Task prompt —
Reproduce every record below exactly, without the pictures.

*** Input for this task Section Begins ***

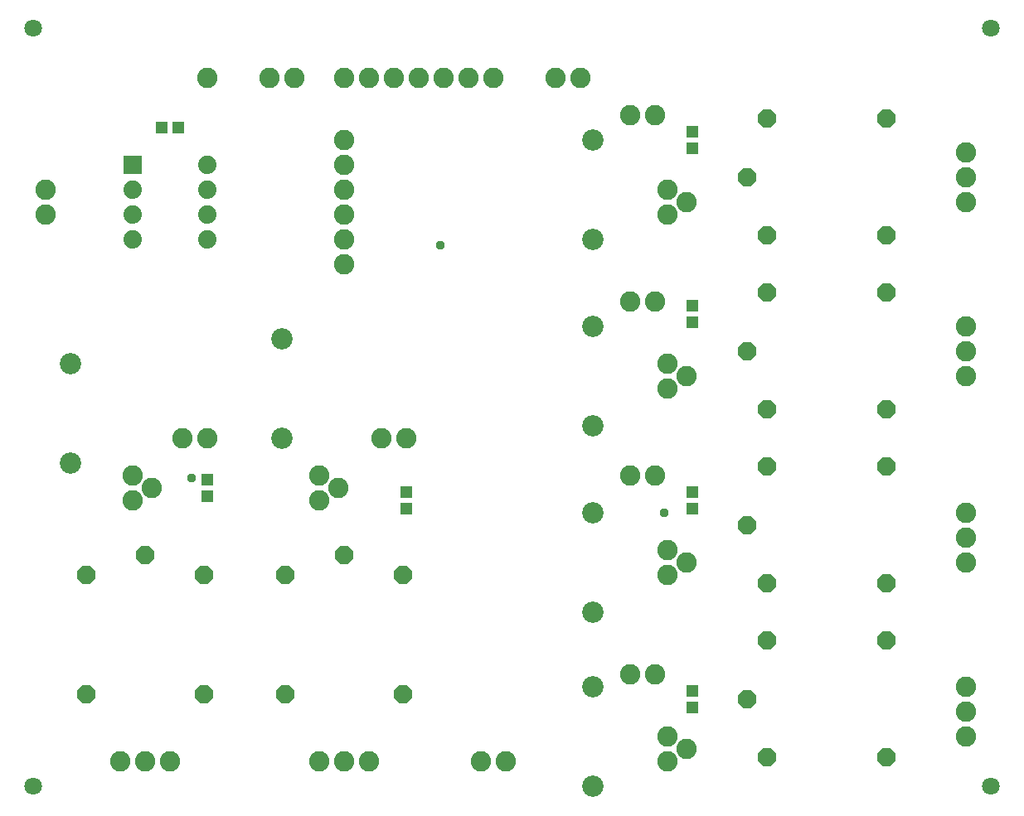
<source format=gbr>
G04 EAGLE Gerber RS-274X export*
G75*
%MOMM*%
%FSLAX34Y34*%
%LPD*%
%INSoldermask Top*%
%IPPOS*%
%AMOC8*
5,1,8,0,0,1.08239X$1,22.5*%
G01*
%ADD10C,1.803200*%
%ADD11C,2.082800*%
%ADD12C,2.184400*%
%ADD13R,1.203200X1.303200*%
%ADD14R,1.303200X1.203200*%
%ADD15P,2.005885X8X22.500000*%
%ADD16P,2.005885X8X292.500000*%
%ADD17R,1.879600X1.879600*%
%ADD18C,1.879600*%
%ADD19C,0.959600*%


D10*
X0Y787400D03*
X0Y12700D03*
X977900Y12700D03*
X977900Y787400D03*
D11*
X317500Y736600D03*
X342900Y736600D03*
X368300Y736600D03*
X393700Y736600D03*
X419100Y736600D03*
X444500Y736600D03*
X469900Y736600D03*
X533400Y736600D03*
X558800Y736600D03*
X241300Y736600D03*
X266700Y736600D03*
X482600Y38100D03*
X457200Y38100D03*
D12*
X571500Y12700D03*
X571500Y114300D03*
D11*
X609600Y698500D03*
X635000Y698500D03*
X355600Y368300D03*
X381000Y368300D03*
X152400Y368300D03*
X177800Y368300D03*
D12*
X571500Y190500D03*
X571500Y292100D03*
X571500Y381000D03*
X571500Y482600D03*
X571500Y571500D03*
X571500Y673100D03*
X254000Y368300D03*
X254000Y469900D03*
X38100Y342900D03*
X38100Y444500D03*
D11*
X609600Y127000D03*
X635000Y127000D03*
X609600Y330200D03*
X635000Y330200D03*
X609600Y508000D03*
X635000Y508000D03*
X12700Y596900D03*
X12700Y622300D03*
X177800Y736600D03*
X647700Y63500D03*
X666750Y50800D03*
X647700Y38100D03*
X647700Y254000D03*
X666750Y241300D03*
X647700Y228600D03*
X647700Y444500D03*
X666750Y431800D03*
X647700Y419100D03*
X647700Y622300D03*
X666750Y609600D03*
X647700Y596900D03*
X292100Y330200D03*
X311150Y317500D03*
X292100Y304800D03*
X101600Y330200D03*
X120650Y317500D03*
X101600Y304800D03*
D13*
X673100Y93100D03*
X673100Y110100D03*
X381000Y313300D03*
X381000Y296300D03*
X673100Y681600D03*
X673100Y664600D03*
D14*
X148200Y685800D03*
X131200Y685800D03*
D13*
X673100Y296300D03*
X673100Y313300D03*
X673100Y486800D03*
X673100Y503800D03*
X177800Y326000D03*
X177800Y309000D03*
D11*
X952500Y114300D03*
X952500Y88900D03*
X952500Y63500D03*
X952500Y292100D03*
X952500Y266700D03*
X952500Y241300D03*
X952500Y482600D03*
X952500Y457200D03*
X952500Y431800D03*
X952500Y660400D03*
X952500Y635000D03*
X952500Y609600D03*
X139700Y38100D03*
X114300Y38100D03*
X88900Y38100D03*
X342900Y38100D03*
X317500Y38100D03*
X292100Y38100D03*
X317500Y546100D03*
X317500Y571500D03*
X317500Y596900D03*
X317500Y622300D03*
X317500Y647700D03*
X317500Y673100D03*
D15*
X749300Y161600D03*
X749300Y41600D03*
X871300Y161600D03*
X871300Y41600D03*
X729300Y101600D03*
X749300Y339400D03*
X749300Y219400D03*
X871300Y339400D03*
X871300Y219400D03*
X729300Y279400D03*
D16*
X377500Y228600D03*
X257500Y228600D03*
X377500Y106600D03*
X257500Y106600D03*
X317500Y248600D03*
D15*
X749300Y517200D03*
X749300Y397200D03*
X871300Y517200D03*
X871300Y397200D03*
X729300Y457200D03*
X749300Y695000D03*
X749300Y575000D03*
X871300Y695000D03*
X871300Y575000D03*
X729300Y635000D03*
D16*
X174300Y228600D03*
X54300Y228600D03*
X174300Y106600D03*
X54300Y106600D03*
X114300Y248600D03*
D17*
X101600Y647700D03*
D18*
X101600Y622300D03*
X101600Y596900D03*
X101600Y571500D03*
X177800Y571500D03*
X177800Y596900D03*
X177800Y622300D03*
X177800Y647700D03*
D19*
X161925Y327025D03*
X644525Y292100D03*
X415925Y565150D03*
M02*

</source>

*** Input for this task Section Ends ***

Solution to this problem —
<source format=gbr>
G04 EAGLE Gerber RS-274X export*
G75*
%MOMM*%
%FSLAX34Y34*%
%LPD*%
%INSoldermask Top*%
%IPPOS*%
%AMOC8*
5,1,8,0,0,1.08239X$1,22.5*%
G01*
%ADD10C,1.803200*%
%ADD11C,2.082800*%
%ADD12C,2.184400*%
%ADD13R,1.203200X1.303200*%
%ADD14R,1.303200X1.203200*%
%ADD15P,2.005885X8X22.500000*%
%ADD16P,2.005885X8X292.500000*%
%ADD17R,1.879600X1.879600*%
%ADD18C,1.879600*%
%ADD19C,0.959600*%


D10*
X0Y787400D03*
X0Y12700D03*
X977900Y12700D03*
X977900Y787400D03*
D11*
X317500Y736600D03*
X342900Y736600D03*
X368300Y736600D03*
X393700Y736600D03*
X419100Y736600D03*
X444500Y736600D03*
X469900Y736600D03*
X533400Y736600D03*
X558800Y736600D03*
X241300Y736600D03*
X266700Y736600D03*
X482600Y38100D03*
X457200Y38100D03*
D12*
X571500Y12700D03*
X571500Y114300D03*
D11*
X609600Y698500D03*
X635000Y698500D03*
X355600Y368300D03*
X381000Y368300D03*
X152400Y368300D03*
X177800Y368300D03*
D12*
X571500Y190500D03*
X571500Y292100D03*
X571500Y381000D03*
X571500Y482600D03*
X571500Y571500D03*
X571500Y673100D03*
X254000Y368300D03*
X254000Y469900D03*
X38100Y342900D03*
X38100Y444500D03*
D11*
X609600Y127000D03*
X635000Y127000D03*
X609600Y330200D03*
X635000Y330200D03*
X609600Y508000D03*
X635000Y508000D03*
X12700Y596900D03*
X12700Y622300D03*
X177800Y736600D03*
X647700Y63500D03*
X666750Y50800D03*
X647700Y38100D03*
X647700Y254000D03*
X666750Y241300D03*
X647700Y228600D03*
X647700Y444500D03*
X666750Y431800D03*
X647700Y419100D03*
X647700Y622300D03*
X666750Y609600D03*
X647700Y596900D03*
X292100Y330200D03*
X311150Y317500D03*
X292100Y304800D03*
X101600Y330200D03*
X120650Y317500D03*
X101600Y304800D03*
D13*
X673100Y93100D03*
X673100Y110100D03*
X381000Y313300D03*
X381000Y296300D03*
X673100Y681600D03*
X673100Y664600D03*
D14*
X148200Y685800D03*
X131200Y685800D03*
D13*
X673100Y296300D03*
X673100Y313300D03*
X673100Y486800D03*
X673100Y503800D03*
X177800Y326000D03*
X177800Y309000D03*
D11*
X952500Y114300D03*
X952500Y88900D03*
X952500Y63500D03*
X952500Y292100D03*
X952500Y266700D03*
X952500Y241300D03*
X952500Y482600D03*
X952500Y457200D03*
X952500Y431800D03*
X952500Y660400D03*
X952500Y635000D03*
X952500Y609600D03*
X139700Y38100D03*
X114300Y38100D03*
X88900Y38100D03*
X342900Y38100D03*
X317500Y38100D03*
X292100Y38100D03*
X317500Y546100D03*
X317500Y571500D03*
X317500Y596900D03*
X317500Y622300D03*
X317500Y647700D03*
X317500Y673100D03*
D15*
X749300Y161600D03*
X749300Y41600D03*
X871300Y161600D03*
X871300Y41600D03*
X729300Y101600D03*
X749300Y339400D03*
X749300Y219400D03*
X871300Y339400D03*
X871300Y219400D03*
X729300Y279400D03*
D16*
X377500Y228600D03*
X257500Y228600D03*
X377500Y106600D03*
X257500Y106600D03*
X317500Y248600D03*
D15*
X749300Y517200D03*
X749300Y397200D03*
X871300Y517200D03*
X871300Y397200D03*
X729300Y457200D03*
X749300Y695000D03*
X749300Y575000D03*
X871300Y695000D03*
X871300Y575000D03*
X729300Y635000D03*
D16*
X174300Y228600D03*
X54300Y228600D03*
X174300Y106600D03*
X54300Y106600D03*
X114300Y248600D03*
D17*
X101600Y647700D03*
D18*
X101600Y622300D03*
X101600Y596900D03*
X101600Y571500D03*
X177800Y571500D03*
X177800Y596900D03*
X177800Y622300D03*
X177800Y647700D03*
D19*
X161925Y327025D03*
X644525Y292100D03*
X415925Y565150D03*
M02*

</source>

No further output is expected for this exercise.